Glenlivet Sub Post Office acquired by the Highland Folk Museum in 2000 with an NFA grant of £10,969.
In 2000 I received a telephone call from Carole Stuart of Glenlivet where her father Tom and grandfather Robert had been carpenters and joiners. They undertook many of the construction tasks required by a rural community, from constructing ‘couples’ (building frames) to making carts and coffins. Carole said she had to empty their workshop and there might be items of use to the Highland Folk Museum.
On site soon after, having selected objects which included a hand-cranked bandsaw and rolls of wallpaper still in their brown paper package postmarked 1946, we stood chatting in the picturesque landscape. “Of course, we also have the Post Office” Carole said. I said “Post Office?” and she replied “You’re leaning on it!” Unaware, I was leaning against the windowsill of a small, white unmarked extension to the main stone built house, in other words what had been Glenlivet Post Office.

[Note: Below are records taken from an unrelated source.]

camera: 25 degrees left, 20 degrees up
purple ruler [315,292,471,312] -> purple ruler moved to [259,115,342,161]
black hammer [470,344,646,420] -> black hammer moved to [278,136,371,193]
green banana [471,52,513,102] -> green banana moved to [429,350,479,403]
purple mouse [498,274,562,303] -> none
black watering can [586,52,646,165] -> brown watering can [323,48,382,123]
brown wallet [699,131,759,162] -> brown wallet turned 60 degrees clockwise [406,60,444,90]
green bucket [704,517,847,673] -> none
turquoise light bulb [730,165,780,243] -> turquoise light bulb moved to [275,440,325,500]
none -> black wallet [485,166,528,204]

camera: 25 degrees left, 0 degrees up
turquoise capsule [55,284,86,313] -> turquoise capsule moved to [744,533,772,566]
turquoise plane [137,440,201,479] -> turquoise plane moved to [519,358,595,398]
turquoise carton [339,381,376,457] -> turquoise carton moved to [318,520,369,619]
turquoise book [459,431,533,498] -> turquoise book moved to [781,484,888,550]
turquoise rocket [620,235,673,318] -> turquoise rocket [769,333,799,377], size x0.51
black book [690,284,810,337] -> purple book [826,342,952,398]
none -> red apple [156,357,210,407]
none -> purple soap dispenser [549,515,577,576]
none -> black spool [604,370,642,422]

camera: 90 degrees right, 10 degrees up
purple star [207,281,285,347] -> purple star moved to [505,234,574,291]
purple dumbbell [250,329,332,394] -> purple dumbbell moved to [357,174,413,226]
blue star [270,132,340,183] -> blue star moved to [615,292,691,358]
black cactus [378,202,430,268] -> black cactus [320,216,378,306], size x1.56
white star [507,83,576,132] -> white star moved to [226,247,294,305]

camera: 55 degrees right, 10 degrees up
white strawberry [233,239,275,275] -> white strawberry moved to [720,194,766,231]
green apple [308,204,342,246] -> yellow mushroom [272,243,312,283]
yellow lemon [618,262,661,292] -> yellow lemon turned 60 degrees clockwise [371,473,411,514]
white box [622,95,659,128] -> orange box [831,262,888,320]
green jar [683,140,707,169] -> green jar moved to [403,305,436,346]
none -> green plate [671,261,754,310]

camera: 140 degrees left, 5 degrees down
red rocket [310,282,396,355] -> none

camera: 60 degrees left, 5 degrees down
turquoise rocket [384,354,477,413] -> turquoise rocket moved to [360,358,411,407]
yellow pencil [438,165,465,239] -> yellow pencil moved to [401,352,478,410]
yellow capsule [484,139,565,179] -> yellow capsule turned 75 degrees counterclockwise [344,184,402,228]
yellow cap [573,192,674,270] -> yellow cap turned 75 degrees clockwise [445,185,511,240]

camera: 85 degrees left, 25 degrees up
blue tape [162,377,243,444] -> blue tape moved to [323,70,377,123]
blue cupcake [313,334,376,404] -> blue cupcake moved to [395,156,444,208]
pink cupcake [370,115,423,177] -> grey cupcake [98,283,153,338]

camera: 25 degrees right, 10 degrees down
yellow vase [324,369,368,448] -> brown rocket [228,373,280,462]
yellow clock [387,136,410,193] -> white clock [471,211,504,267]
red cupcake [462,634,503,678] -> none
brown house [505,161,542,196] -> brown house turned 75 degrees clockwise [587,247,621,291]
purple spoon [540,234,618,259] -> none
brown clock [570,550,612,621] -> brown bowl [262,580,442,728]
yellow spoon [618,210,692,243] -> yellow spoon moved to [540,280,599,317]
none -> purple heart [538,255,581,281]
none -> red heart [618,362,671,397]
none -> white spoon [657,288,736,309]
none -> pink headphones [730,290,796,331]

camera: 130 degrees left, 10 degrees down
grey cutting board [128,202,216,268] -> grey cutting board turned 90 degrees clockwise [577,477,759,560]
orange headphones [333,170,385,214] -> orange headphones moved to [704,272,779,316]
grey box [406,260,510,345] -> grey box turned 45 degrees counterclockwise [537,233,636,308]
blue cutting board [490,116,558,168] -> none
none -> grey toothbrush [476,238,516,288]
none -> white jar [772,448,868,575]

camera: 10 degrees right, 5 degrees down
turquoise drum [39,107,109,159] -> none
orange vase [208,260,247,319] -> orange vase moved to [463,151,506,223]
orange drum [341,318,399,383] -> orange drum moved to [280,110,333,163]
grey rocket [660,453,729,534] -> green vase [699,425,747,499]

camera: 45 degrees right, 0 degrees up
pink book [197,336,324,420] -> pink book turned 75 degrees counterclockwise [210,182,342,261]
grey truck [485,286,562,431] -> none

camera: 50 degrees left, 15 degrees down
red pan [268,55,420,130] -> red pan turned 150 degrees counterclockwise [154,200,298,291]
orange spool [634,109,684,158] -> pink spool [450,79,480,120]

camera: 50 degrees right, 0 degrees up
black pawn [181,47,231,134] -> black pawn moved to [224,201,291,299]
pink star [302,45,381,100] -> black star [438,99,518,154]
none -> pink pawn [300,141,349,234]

Carole proceeded to show me into a ‘time capsule’ that her grandfather, the sub-postmaster, had built in 1913 to accommodate his growing business, previously undertaken by the local blacksmith. The comprehensive contents included counters, scales, the original post office clock, still in working order, and ‘postie’ insignia dating from the 1800s. A further door led into what had been the telephone exchange which still housed furniture for the sorting office. The opportunity to acquire the building, due to be demolished for a new kitchen extension, and purchase the contents was too good to be missed.
A few weeks later, the purchase completed with welcome assistance from the National Fund for Acquisitions, the museum team, assisted by the then Highland Vernacular Buildings Trust, gathered the contents and proceeded to relocate the building. At the Highland Folk Museum the Post Office was sympathetically reconstructed onto the original Aultlarie farmhouse, home too of the Kirk’s Store sweet shop. Nestling against the farmhouse as if it had always been there, the Post Office added another major artefact to around 30 structures on the 80-acre site.
Living history interpretation, representing the lives of Highland people, has always been an aim of the Highland Folk Museum. Through the Post Office further opportunities were created when Carole, her sister and the last ‘postie’ all came and provided an additional interpretation experience for the museum’s visitors.